Djibouti : Relecture des communications sur les supposées Négociations USN/UMP
Pour moi toute discussion, débat, pouvant amener à la paix est toujours un acte positif, qu’il provienne de l’une ou de l’autre des parties en conflit. Mais une négociation doit toujours faire l’objet d’un mandat clair et validé par les deux parties en présence. Voici quelques éléments qui pourraient faire avancer la réflexion.
Cela signifie d’abord que les deux parties s’acceptent l’une l’autre et que chacun reconnaisse en l’autre un interlocuteur crédible et accepté comme tel. Les précédentes négociations entre UMP et USN ont montré que cette condition n’était pas réalisée. La partie gouvernementale, par des avancées suivies de reculs successifs n’ont pas montré jusqu’à présent qu’elle acceptait une implication volontaire dans un processus de négociation d’égal à égal.
Afin d’éviter un nouveau processus de négociation qui tourne court comme le précédent, il faut rétablir la confiance qui a été sapée par l’indécision, le refus d’une partie de reconnaitre des avancées qui ont été actées verbalement en commun, etc. Il faut donc, avant même le début de nouvelle négociation que la partie gouvernementale apporte une réponse claire au questionnement de l’USN. Il me semble que l’USN a apporté sur la table des éléments qui montrent une inflexion incompréhensible des élections de 2013. Dans les bureaux où elle a pu participer à l’organisation du scrutin, elle a produit des photocopies de PV d’élection.

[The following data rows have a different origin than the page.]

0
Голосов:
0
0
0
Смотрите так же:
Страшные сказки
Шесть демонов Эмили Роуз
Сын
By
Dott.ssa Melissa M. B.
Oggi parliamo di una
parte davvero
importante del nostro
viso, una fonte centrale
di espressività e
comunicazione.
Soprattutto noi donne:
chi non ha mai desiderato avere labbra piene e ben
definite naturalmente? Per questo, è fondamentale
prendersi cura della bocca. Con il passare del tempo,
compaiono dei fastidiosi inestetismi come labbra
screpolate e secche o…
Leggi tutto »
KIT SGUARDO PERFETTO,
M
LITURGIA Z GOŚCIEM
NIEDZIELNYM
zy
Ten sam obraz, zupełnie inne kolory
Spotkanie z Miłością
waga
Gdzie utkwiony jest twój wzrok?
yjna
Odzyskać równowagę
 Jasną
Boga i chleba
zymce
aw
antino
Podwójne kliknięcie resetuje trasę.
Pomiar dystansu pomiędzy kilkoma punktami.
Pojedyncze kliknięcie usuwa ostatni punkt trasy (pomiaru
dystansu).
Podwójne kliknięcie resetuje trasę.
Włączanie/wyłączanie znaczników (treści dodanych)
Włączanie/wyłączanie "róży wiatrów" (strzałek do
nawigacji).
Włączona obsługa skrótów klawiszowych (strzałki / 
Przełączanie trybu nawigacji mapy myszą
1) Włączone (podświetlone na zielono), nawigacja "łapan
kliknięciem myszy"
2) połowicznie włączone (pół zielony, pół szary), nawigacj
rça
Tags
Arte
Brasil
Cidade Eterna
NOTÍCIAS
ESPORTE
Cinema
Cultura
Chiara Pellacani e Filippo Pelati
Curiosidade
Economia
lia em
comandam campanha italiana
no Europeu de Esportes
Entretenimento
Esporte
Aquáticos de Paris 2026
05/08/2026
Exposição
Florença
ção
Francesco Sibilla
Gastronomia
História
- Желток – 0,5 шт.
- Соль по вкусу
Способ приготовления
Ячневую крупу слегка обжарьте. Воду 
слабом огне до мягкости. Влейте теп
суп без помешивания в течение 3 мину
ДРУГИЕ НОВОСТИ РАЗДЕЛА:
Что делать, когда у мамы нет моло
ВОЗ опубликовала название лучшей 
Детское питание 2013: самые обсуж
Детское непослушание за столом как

La partie gouvernementale devrait donc apporter ses éléments de preuve remettant en cause cette production. Si la volonté est sincère des deux côtés de la table on devrait rétablir rapidement la réalité du vote législatif de février 2013.
Ensuite, pourrait débuter une réelle négociation entre les deux parties avec comme objectif de mettre en place des garde-fous constitutionnels et/ou réglementaire permettant d’éviter les dérives constatées lors du dernier scrutin législatif. On a pu voir, par exemple, que dans beaucoup de bureaux l’opposition n’a pu accéder au processus électoral.
Dans une autre étape, les problèmes liés à l’enseignement devraient pouvoir faire l’objet d’une autre phase de négociation entre l’opposition et la partie gouvernementale. Les enseignants qui ont été suspendu sans raison réelle et sérieuse devraient être repris puis, dans un deuxième temps, les objectifs de l’enseignement général reprécisés et établis clairement dans un texte commun finalisé, validé et accepté en commun.
Enfin, dans une dernière étape, cette négociation devrait aborder la nécessité de ramener dans la communauté nationale djiboutienne tous ceux qui, pour des raisons obscures, ont fait l’objet de discriminations depuis les 30 dernières années, aboutissant à l’exil pour certains, le bannissement pour d’autres. Une convention nationale devrait être ouverte aussi bien à l’opposition non armée qu’à la partie gouvernementale afin de mettre en œuvre institutionnellement, constitutionnellement et réglementairement des processus mettant la priorité sur la compétence des personnels plutôt que sur une base communautaire et/ou tribale. Ce travail demandant un changement des mentalités et des méthodes actuelles, il faut s’attendre à ce que les évolutions prennent du temps. C’est la raison pour laquelle, je la mets en partie finale. Elle ne devra pas empêcher les phases précédentes de se mettre en place.
En conclusion, j’espère que les communautés djiboutiennes seront en capacité d’évoluer vers cette négociation future entre opposition et pouvoir, cependant les évènements récents : refus actuel du gouvernement du libre exercice de l’expression populaire, l’utilisation de méthodes d’intimidations multiples allant de la garde à vue à la suppression de la nationalité en passant par l’emprisonnement, l’utilisation d’armes à balles réelles contre des opposants montrent que la distance est grande de la coupe aux lèvres. Pour négocier, il faut être deux. Et malheureusement, la partie gouvernementale semble incapable pour le moment d’avoir une analyse rationnelle permettant d’engager de réelles négociations avec l’opposition. J’aimerais que l’avenir me prouve que je me trompe.